61 thoughts on “Hawaiian Flights On Alaska Hide Seat Maps Until After Payment”

  1. Yes, the lack of seat preview sucks. So did this:
    1) Niece booked *same seat* on H/A codeshare flight using Alaska miles (Sac to Maui) *months ago*. Outbound 11/1 and return 11/7. Outbound seat confirmed at no cost but return flight seat missing. When she noticed and called they informed her she would have to pay $65 to have the same exact seat home. Wait, what?
    2) I was ticketed Hawaiian Kona to Maui 11/1 to meet niece. Comfort seat on confirm showing exact seat #. But when I tried to check in online, system would not allow. At airport, agent said system indicates unpaid seat upgrade fee. Wait, what? I pointed out system would not issue a reservation confirm with a Comfort seat number without having been paid. Luckily I carry receipts (vs just confirms) and could prove paid. Not so most travelers… don’t leave anything to chance with this merger. Carry *all* documentation. April can’t come fast enough.

  2. As a 25 Year Hawaiian Airlines customer the seat selection issue described in this article is a huge frustration. I am actually unable to see the seat selections available before purchase even on the Hawaiian web site as of today Nov 7th 2025. (This has never been the case in the past) Interestingly, the seat map IS available before purchase if you look at the flights on Travelocity. This may be a temporary workaround for the next few days until Alaska stops it. If I am unable to see the seat map before purchase this will force me to another carrier. I have a right to know what product I am purchasing before I purchase it. I bet this is illegal under the fair-trade acts.

    1
  3. That happened to me on a trip from Honolulu to Reno and back. Tried both airlines and always no seat selection on one. I ended up booking 2 separate round trips: Honolulu to Portland and Portland to Reno. No checked baggage so that wasn’t a problem, but the ground crew in HNL at HAL took so long to load the luggage, then unload some luggage, then reload the same luggage, that we took off late and missed our connection in Portland. Coming home we waited 20 minutes in Portland for a walker to be brought up. Serious ground crew issues.

  4. In addition to the seat issue.. you can’t get the same Alaska benefits when you book Hawaiian on the Alaska website.. you can pick the extra legroom seats on Alaska flights if you are a silver or gold 48 hrs before your flight for free.. you can’t do that on Hawaiian.

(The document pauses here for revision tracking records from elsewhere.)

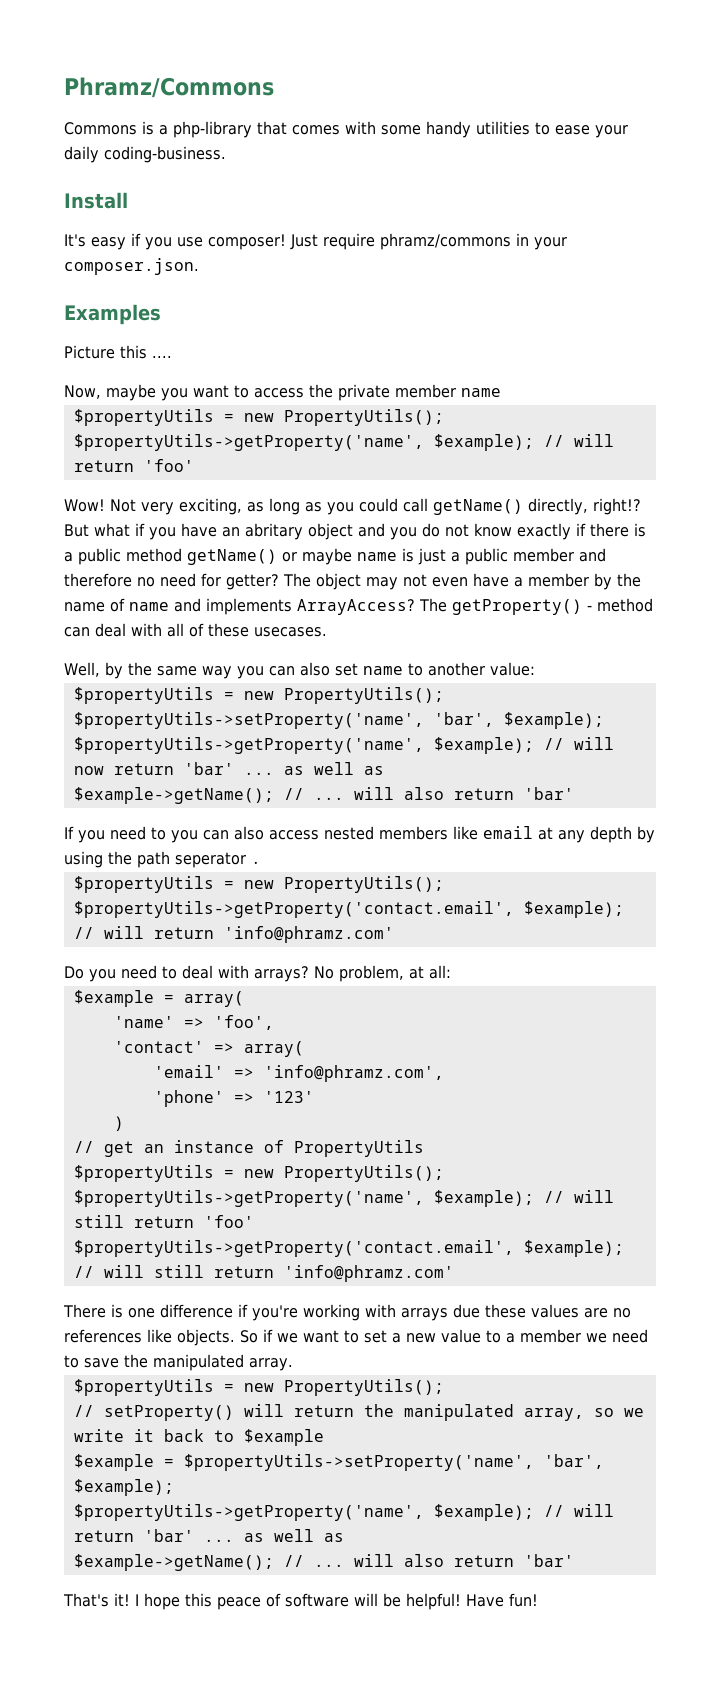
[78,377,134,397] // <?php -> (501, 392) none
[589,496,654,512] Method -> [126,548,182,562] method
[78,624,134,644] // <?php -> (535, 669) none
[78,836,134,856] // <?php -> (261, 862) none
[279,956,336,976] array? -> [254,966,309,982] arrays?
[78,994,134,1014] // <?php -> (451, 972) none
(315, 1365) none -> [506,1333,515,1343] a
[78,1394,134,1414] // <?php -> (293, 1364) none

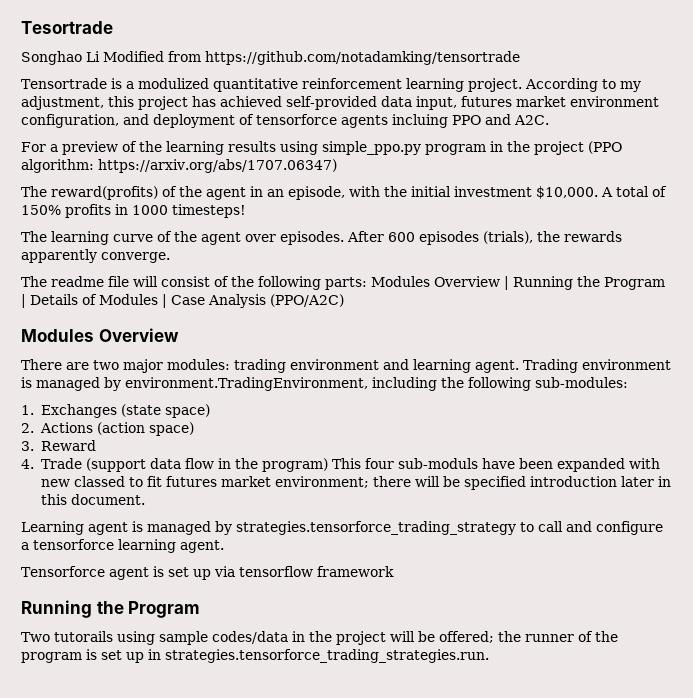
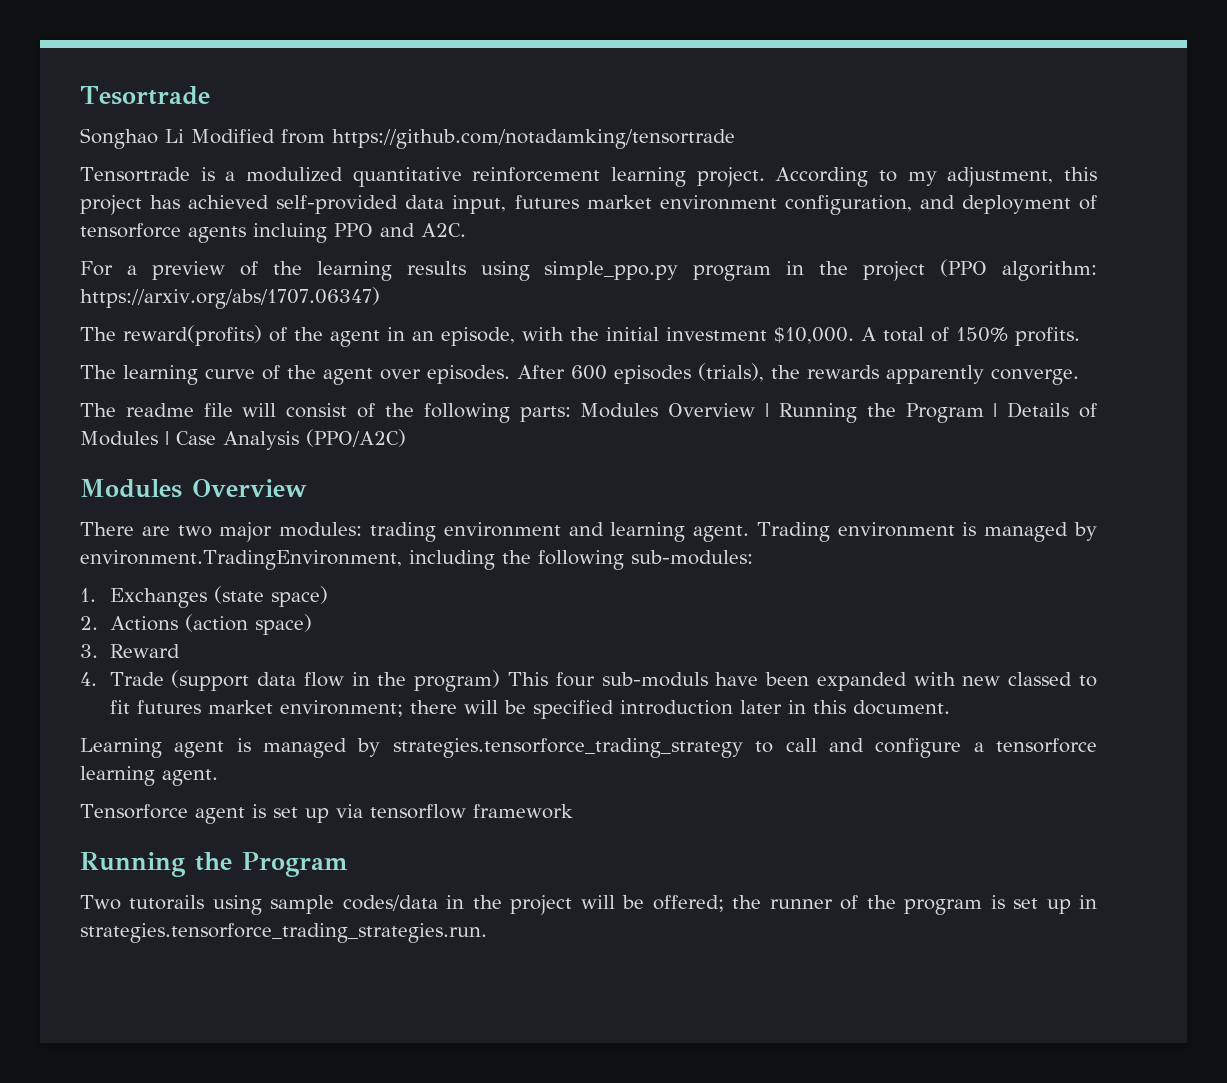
[65,204,246,218] profits in 1000 timesteps! -> [1015,327,1080,346] profits.

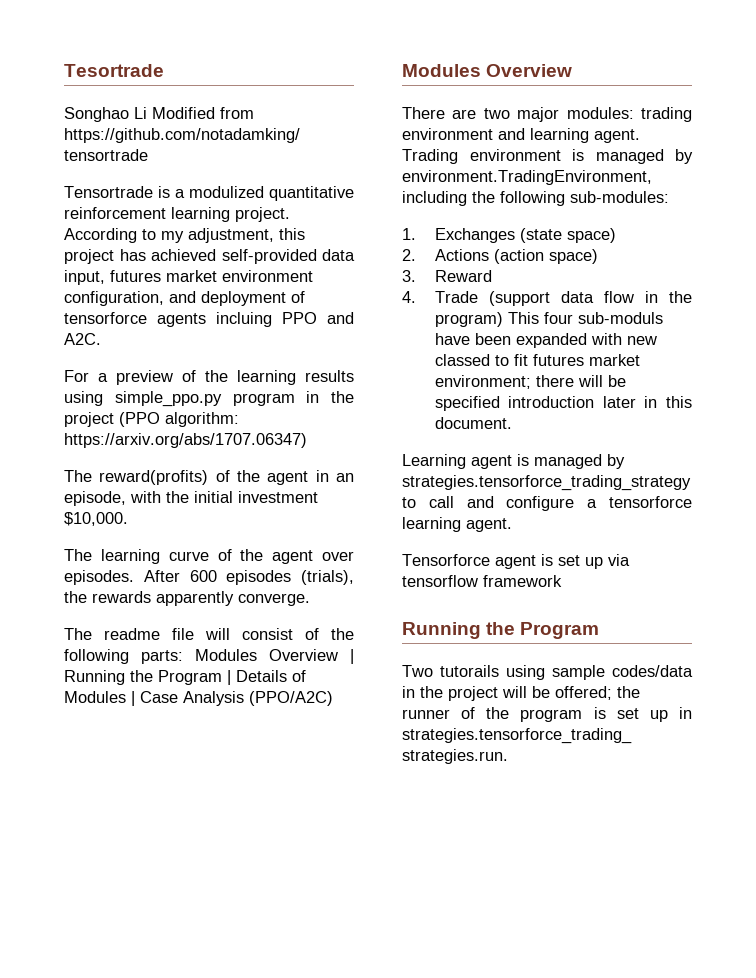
[861,327,1080,346] A total of 150% profits. -> (128, 519) none

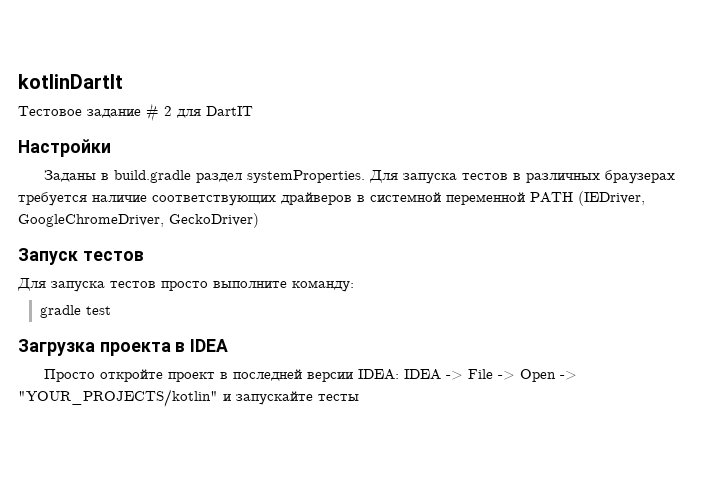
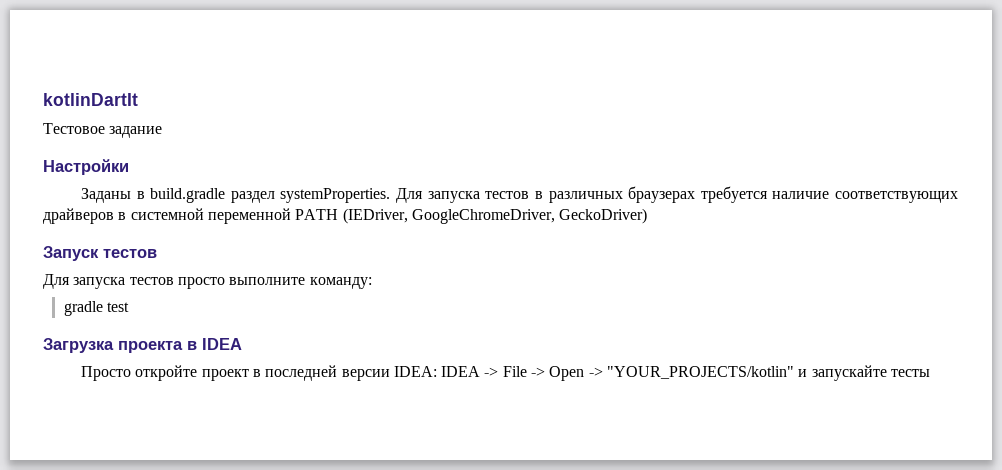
[146,103,253,122] # 2 для DartIT -> (163, 132) none

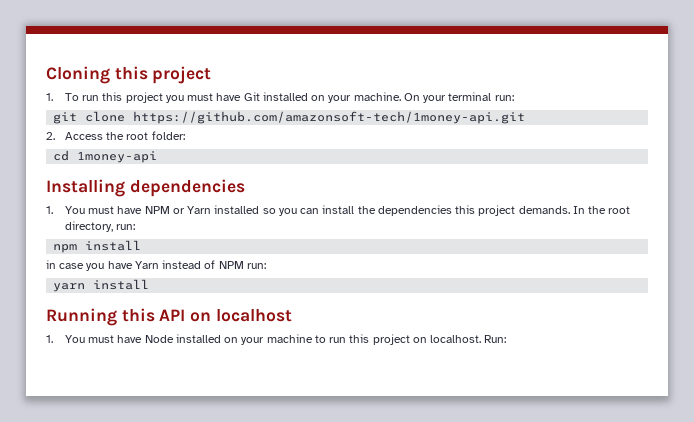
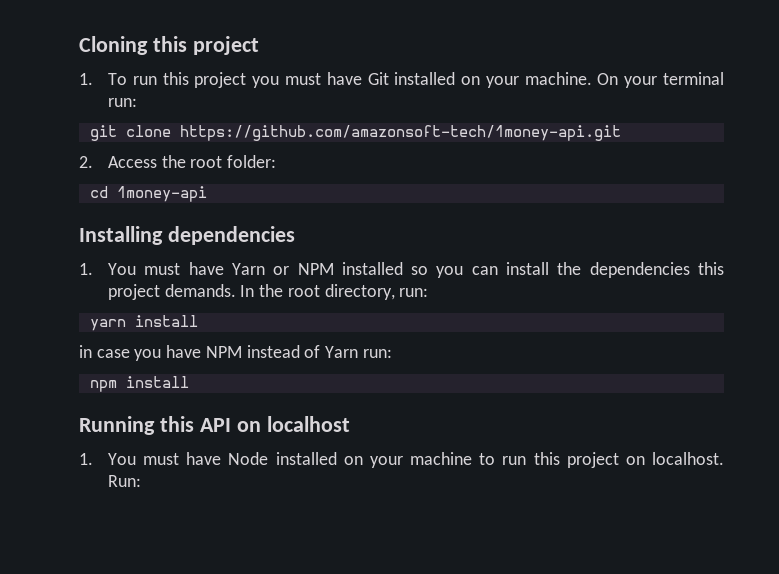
[144,206,212,214] NPM or Yarn -> [231,263,334,275] Yarn or NPM
[53,244,78,253] npm -> [89,319,126,331] yarn
[134,261,159,269] Yarn -> [205,346,242,358] NPM
[218,261,266,269] [53,283,86,292] NPM run: // yarn -> [325,346,392,358] [89,380,117,392] Yarn run: // npm

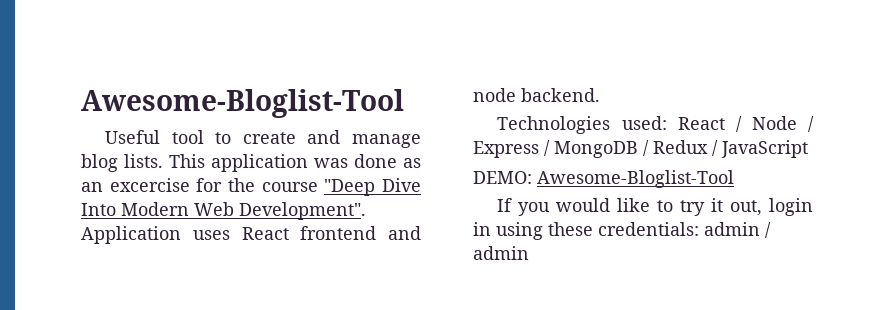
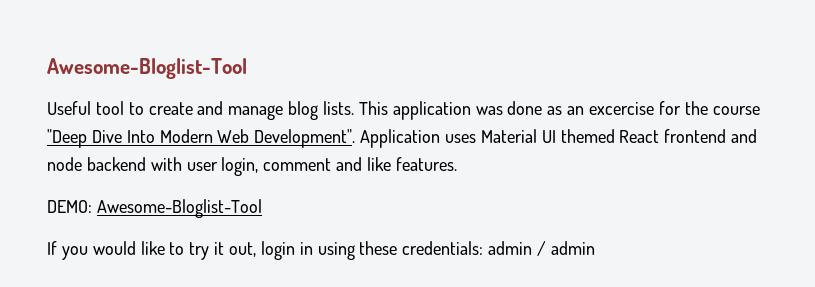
(230, 235) none -> [480,129,615,143] Material UI themed
[521,88,600,102] [497,116,814,134] [473,140,808,158] backend. // Technologies used: React / Node / Express / MongoDB / Redux / JavaScript -> [86,157,457,176] backend with user login, comment and like features.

But Alaska has also been selling it’s remaining first class seats right until the flight leaves and not allocation to it’s gold or silver. The perks are not worth it anymore. It’s best to find whichever airline is the best value for that particular trip. Loyalty means nothing anymore.

  5. Snafu, situation normal, all ___ up.
    Traveling nowadays means you need to play ‘Let’s Make A Deal’.
    Whether airfare, carfare, hotelfare, or miscfare. It changes to fish you in. Going to get worse too with AI.

  6. The integration has been a terrible experience so far. Not well planned, not well executed, and certainly not what was promised to Hawaiʻi travelers.

    I’m a frequent corporate traveler with a corporate account and dozens of Hawaiian Travel Bank credits that I now can’t access directly. I’ve been told they will “eventually” appear in my Alaska wallet, but in the meantime I have to call an 800 number every time I want to use the credits. It now takes me longer to book a ticket than the actual flight time. That’s ridiculous.

    Hawaiian built years of goodwill with local residents through trust and loyalty. In just a few months, Alaska has burned through a lot of it. What was sold as a “value-add for Hawaiʻi” has so far been anything but. The process feels mainland-driven, out of touch, and extremely inconvenient for customers here.

    I truly hope Alaska leadership is listening. Hawaiʻi travelers deserved a seamless transition, not a downgrade in service and respect.

    7
    1. If it makes you feel any better, they are destroying goodwill towards PNW, West Coast, and Alaska fliers too. Their mismanagement isn’t only directed towards Hawaii.